Your objective -> Your answer must be the exact lines below, starting with the line with "Breast MRI, one" and going on through the line with "<103,37,155,152> (left, top, right, bottom; pixels)", both included, with no pictures.

Input material ->
================
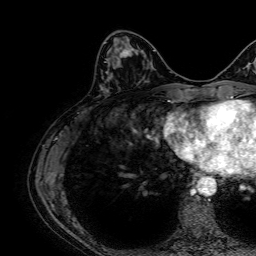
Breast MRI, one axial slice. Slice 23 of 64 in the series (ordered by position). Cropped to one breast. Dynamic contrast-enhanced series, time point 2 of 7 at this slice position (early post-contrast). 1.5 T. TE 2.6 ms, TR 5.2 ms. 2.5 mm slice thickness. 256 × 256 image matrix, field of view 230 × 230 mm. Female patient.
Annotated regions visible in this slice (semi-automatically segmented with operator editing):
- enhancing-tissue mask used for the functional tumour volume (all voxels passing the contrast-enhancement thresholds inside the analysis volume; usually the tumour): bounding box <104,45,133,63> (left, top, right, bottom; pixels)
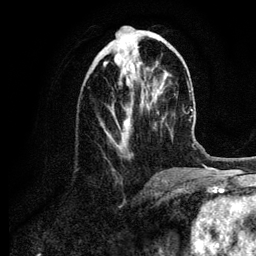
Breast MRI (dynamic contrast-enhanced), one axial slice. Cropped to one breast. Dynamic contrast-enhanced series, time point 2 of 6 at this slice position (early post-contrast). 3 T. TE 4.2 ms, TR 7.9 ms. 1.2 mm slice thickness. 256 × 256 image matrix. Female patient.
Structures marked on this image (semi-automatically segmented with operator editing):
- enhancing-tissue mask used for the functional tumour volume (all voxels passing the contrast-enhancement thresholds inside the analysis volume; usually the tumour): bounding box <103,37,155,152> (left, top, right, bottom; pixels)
================
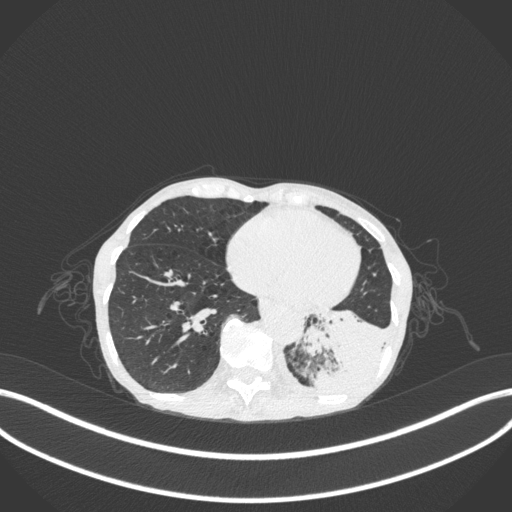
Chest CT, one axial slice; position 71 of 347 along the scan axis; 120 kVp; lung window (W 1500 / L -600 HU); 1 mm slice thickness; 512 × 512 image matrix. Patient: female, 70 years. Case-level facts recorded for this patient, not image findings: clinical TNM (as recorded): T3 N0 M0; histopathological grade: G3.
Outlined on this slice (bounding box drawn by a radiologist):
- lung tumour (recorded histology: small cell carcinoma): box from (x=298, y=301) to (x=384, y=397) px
================
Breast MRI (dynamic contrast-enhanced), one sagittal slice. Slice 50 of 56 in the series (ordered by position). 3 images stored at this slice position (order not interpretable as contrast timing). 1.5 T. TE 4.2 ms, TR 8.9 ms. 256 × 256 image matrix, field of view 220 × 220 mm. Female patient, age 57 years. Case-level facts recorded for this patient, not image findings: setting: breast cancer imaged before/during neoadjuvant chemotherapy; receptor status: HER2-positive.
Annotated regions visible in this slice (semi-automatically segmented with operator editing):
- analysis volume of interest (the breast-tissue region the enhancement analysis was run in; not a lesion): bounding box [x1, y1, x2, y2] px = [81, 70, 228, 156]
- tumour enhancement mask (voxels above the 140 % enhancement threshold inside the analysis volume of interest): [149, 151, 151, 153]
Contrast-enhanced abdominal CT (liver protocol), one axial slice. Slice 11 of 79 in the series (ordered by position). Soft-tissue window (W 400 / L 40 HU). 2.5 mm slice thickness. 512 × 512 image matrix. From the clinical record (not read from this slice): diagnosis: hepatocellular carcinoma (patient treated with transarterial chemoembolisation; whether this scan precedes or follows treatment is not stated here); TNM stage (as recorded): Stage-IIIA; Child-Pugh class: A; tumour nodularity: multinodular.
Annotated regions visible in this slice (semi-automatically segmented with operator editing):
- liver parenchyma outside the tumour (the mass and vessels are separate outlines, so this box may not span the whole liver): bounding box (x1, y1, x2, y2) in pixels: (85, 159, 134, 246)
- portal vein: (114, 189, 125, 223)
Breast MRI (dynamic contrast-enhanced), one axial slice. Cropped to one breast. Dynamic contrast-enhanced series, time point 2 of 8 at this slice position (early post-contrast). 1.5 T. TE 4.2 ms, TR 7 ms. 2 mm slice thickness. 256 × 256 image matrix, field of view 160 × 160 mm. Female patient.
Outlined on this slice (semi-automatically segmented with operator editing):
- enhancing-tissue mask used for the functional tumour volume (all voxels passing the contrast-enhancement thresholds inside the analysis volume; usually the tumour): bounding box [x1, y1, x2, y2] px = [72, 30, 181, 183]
================
Task output ->
Breast MRI, one axial slice. Slice 23 of 64 in the series (ordered by position). Cropped to one breast. Dynamic contrast-enhanced series, time point 2 of 7 at this slice position (early post-contrast). 1.5 T. TE 2.6 ms, TR 5.2 ms. 2.5 mm slice thickness. 256 × 256 image matrix, field of view 230 × 230 mm. Female patient.
Annotated regions visible in this slice (semi-automatically segmented with operator editing):
- enhancing-tissue mask used for the functional tumour volume (all voxels passing the contrast-enhancement thresholds inside the analysis volume; usually the tumour): bounding box <104,45,133,63> (left, top, right, bottom; pixels)
Breast MRI (dynamic contrast-enhanced), one axial slice. Cropped to one breast. Dynamic contrast-enhanced series, time point 2 of 6 at this slice position (early post-contrast). 3 T. TE 4.2 ms, TR 7.9 ms. 1.2 mm slice thickness. 256 × 256 image matrix. Female patient.
Structures marked on this image (semi-automatically segmented with operator editing):
- enhancing-tissue mask used for the functional tumour volume (all voxels passing the contrast-enhancement thresholds inside the analysis volume; usually the tumour): bounding box <103,37,155,152> (left, top, right, bottom; pixels)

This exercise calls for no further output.